Reformed Agenda

 

The US economy is on the mend.

Although some economic data–namely monthly employment reports from the Institute of Supply Management–show chop from month to month, the preponderance of evidence indicates that American consumers are growing more confident. Credit card debt in December rose by 3 percent month on month, the first increase since the start of the financial crisis. Consumer confidence surveys also provide anecdotal evidence of an improving outlook.

Corporate earnings are surging and firms have begun to deploy their cash hoards on mergers and acquisitions and shareholder-friendly measures such as stock buybacks and dividends. Although many would prefer those funds be used to expand payrolls, the fact that cash has begun to flow is an encouraging sign.

The accumulation of positive data prompted several prominent banks to boost their outlook for US economic growth in 2011. Most recently, Deutsche Bank boosted its forecast by a full percentage point to 4.3 percent. As it stands now, the consensus 2011 earnings per share estimate on the S&P 500 is $96.51, topping the 2007 record of $91.47.

That’s a bullish setup for our Rydex S&P Equal Weight ETF (NYSE: RSP) position in the intermediate-term. The fund has gained 14 percent since we added it to our portfolio in October and there’s more upside to come. If the S&P 500 meets growth expectations, the index could touch 1,800 by the end of the year. That would triple our investment. Even a more reasonable S&P 500 reading of 1,500 would double our money.

Continue buying Rydex S&P Equal Weight ETF (NYSE: RSP) up to our new price target of 55.

New political realities have also been a boon for equity markets.

Although President Obama made an impassioned call for bipartisanship during the State of the Union address, the 112th Congress’ legislative accomplishments have been limited to a symbolic vote in the House of Representatives to repeal health care reform. That has caused many to bemoan gridlock in Washington. But it’s cheered markets. A divided government reduces the chance of new disruptive legislation, and President Obama has adopted a more centrist stance since the midterm elections. These developments have benefited several of our picks.

Although this exchange-traded fund (ETF) hasn’t rallied as hard as dedicated US funds, iShares S&P Global Healthcare (NYSE: IXJ) has gained more than 2 percent since the new Congress was sworn in. The fund was also buoyed after President Obama in his State of the Union address reached out to Republicans to improve upon the more onerous provisions of the health care law.

The ongoing court battle over the constitutionality of health care reform has also pushed health care funds higher. At issue is the law’s individual mandate which requires every American to carry health insurance or face penalties. Despite several rulings in favor of the individual mandate, it’s likely that the Supreme Court will eventually strike it down as unconstitutional.

With a positive catalyst on the horizon, iShares S&P Global Healthcare remains a buy under 55.

Although we’re not adding it to our Portfolio, here’s an aggressive health care play for adventurous investors.

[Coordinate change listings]
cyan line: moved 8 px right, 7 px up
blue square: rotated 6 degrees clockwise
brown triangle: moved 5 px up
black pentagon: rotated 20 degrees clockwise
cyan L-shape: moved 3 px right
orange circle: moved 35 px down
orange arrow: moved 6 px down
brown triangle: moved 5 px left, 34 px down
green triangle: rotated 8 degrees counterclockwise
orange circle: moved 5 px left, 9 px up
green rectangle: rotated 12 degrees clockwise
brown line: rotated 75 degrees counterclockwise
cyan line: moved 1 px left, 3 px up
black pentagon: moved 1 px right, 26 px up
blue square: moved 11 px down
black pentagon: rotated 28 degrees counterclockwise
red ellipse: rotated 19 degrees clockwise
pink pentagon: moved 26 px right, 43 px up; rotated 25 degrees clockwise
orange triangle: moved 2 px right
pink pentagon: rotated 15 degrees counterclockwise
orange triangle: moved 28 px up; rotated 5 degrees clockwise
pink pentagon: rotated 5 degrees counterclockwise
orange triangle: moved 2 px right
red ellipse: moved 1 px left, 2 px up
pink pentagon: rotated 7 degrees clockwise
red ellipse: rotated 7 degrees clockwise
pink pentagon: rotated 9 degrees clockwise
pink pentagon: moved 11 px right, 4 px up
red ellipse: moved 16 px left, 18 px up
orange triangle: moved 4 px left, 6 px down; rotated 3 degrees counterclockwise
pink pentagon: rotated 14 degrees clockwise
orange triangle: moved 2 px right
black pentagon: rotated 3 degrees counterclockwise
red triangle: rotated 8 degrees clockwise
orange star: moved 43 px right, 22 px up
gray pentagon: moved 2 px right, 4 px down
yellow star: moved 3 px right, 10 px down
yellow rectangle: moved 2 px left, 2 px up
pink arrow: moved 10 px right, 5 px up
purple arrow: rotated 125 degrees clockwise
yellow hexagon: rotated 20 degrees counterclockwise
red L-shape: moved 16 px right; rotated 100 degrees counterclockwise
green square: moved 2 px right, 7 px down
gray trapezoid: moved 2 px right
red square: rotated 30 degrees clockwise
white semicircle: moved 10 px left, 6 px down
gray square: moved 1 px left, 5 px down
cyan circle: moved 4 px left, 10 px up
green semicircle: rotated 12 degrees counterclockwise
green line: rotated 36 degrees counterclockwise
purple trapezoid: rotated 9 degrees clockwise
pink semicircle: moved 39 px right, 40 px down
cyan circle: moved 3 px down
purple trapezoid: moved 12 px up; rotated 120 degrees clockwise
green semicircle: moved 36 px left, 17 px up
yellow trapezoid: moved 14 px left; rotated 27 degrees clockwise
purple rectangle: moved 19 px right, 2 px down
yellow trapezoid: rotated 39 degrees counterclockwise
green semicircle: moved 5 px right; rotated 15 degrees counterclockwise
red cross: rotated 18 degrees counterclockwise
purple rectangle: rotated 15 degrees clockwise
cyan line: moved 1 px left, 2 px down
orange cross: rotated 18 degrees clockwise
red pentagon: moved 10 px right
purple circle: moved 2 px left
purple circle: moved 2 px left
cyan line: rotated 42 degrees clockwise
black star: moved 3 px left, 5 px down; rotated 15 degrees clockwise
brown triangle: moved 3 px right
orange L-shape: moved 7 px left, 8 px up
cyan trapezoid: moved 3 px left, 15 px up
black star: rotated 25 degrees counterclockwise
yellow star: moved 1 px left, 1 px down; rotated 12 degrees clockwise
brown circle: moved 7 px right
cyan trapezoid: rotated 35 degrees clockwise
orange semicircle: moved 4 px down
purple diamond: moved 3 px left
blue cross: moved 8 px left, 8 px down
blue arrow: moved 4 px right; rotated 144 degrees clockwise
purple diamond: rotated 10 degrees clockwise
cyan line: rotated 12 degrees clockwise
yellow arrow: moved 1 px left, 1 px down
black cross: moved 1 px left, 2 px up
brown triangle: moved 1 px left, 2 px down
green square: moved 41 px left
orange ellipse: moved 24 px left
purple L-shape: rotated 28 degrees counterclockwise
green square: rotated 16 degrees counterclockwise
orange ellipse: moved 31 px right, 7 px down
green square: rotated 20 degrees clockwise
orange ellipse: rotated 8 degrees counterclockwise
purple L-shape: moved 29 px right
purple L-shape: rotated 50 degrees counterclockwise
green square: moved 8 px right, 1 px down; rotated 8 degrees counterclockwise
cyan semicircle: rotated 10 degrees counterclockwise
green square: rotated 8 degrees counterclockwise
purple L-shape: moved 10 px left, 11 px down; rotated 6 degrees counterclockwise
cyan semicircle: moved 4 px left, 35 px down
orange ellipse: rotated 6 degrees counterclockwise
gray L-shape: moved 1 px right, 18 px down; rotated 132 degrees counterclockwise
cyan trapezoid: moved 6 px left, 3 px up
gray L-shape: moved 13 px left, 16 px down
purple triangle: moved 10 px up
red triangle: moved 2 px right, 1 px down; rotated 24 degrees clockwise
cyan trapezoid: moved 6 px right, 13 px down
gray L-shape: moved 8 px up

TASK OBJECTIVE
Does each statement agree with the text on the US economy? Answer yes or no for each one, quoting the exact words of the text that settle it.
1. Deutsche Bank raised its forecast for US economic growth to 4.3 percent.
2. Credit card debt fell by 3 percent in December.
3. iShares S&P Global Healthcare is rated a buy under 60.
The records have no connection to the text.

COMPLETED TASK
1. Yes: "Deutsche Bank boosted its forecast by a full percentage point to 4.3 percent."
2. No: "Credit card debt in December rose by 3 percent month on month"
3. No: "iShares S&P Global Healthcare remains a buy under 55."